[Start of section]
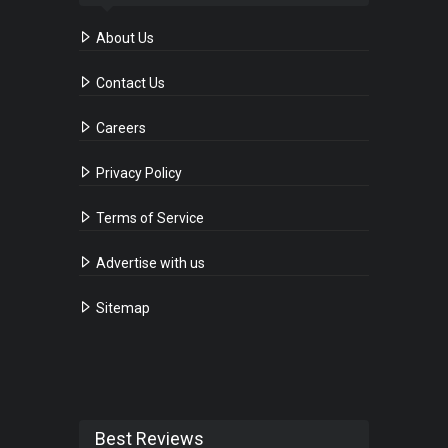
About Us
Contact Us
Careers
Privacy Policy
Terms of Service
Advertise with us
Sitemap
Best Reviews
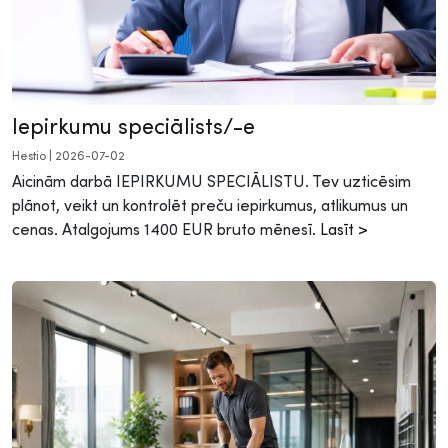
Iepirkumu speciālists/-e
Hestio
|
2026-07-02
Aicinām darbā IEPIRKUMU SPECIĀLISTU. Tev uzticēsim
plānot, veikt un kontrolēt preču iepirkumus, atlikumus un
cenas. Atalgojums 1400 EUR bruto mēnesī.
Lasīt >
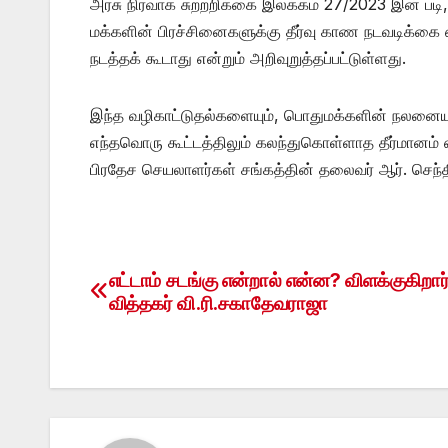
அரசு நிர்வாக சுற்றறிக்கை இலக்கம் 27/2023 இன் பட
மக்களின் பிரச்சினைகளுக்கு தீர்வு காண நடவடிக்கை 
நடத்தக் கூடாது என்றும் அறிவுறுத்தப்பட்டுள்ளது.
இந்த வழிகாட்டுதல்களையும், பொதுமக்களின் நலனையு
எந்தவொரு கூட்டத்திலும் கலந்துகொள்ளாத தீர்மானம் 
பிரதேச செயலாளர்கள் சங்கத்தின் தலைவர் ஆர். செந்தி
எட்டாம் சடங்கு என்றால் என்ன? விளக்குகிறார
Post
வித்தகர் வி.ரி.சகாதேவராஜா
navigation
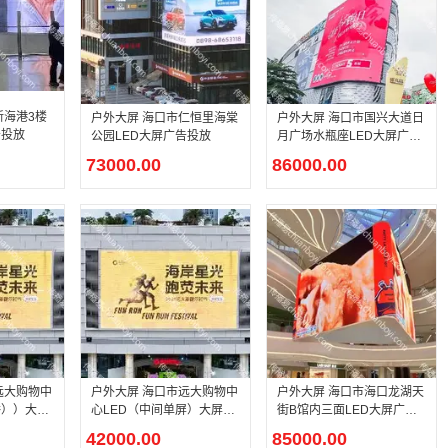
新海港3楼
户外大屏 海口市仁恒里海棠
户外大屏 海口市国兴大道日
告投放
公园LED大屏广告投放
月广场水瓶座LED大屏广告
投放
73000.00
86000.00
远大购物中
户外大屏 海口市远大购物中
户外大屏 海口市海口龙湖天
播））大屏
心LED（中间单屏）大屏广
街B馆内三面LED大屏广告
告投
投放
42000.00
85000.00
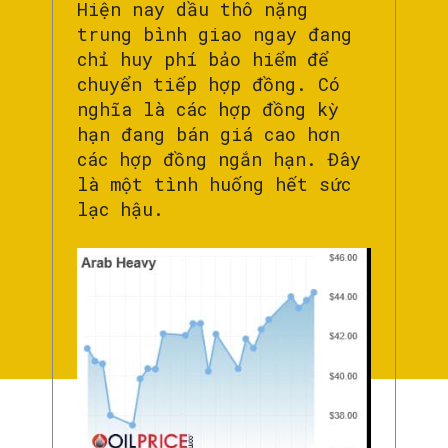
Hiện nay dầu thô nặng
trung bình giao ngay đang
chỉ huy phí bảo hiểm để
chuyển tiếp hợp đồng. Có
nghĩa là các hợp đồng kỳ
hạn đang bán giá cao hơn
các hợp đồng ngắn hạn. Đây
là một tình huống hết sức
lạc hậu.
[End of section]
> [Your instructions] Please output exactly the lines from the one containing "trung bình giao ngay đang" through the end of the records, both included.

> [Response area]
trung bình giao ngay đang
chỉ huy phí bảo hiểm để
chuyển tiếp hợp đồng. Có
nghĩa là các hợp đồng kỳ
hạn đang bán giá cao hơn
các hợp đồng ngắn hạn. Đây
là một tình huống hết sức
lạc hậu.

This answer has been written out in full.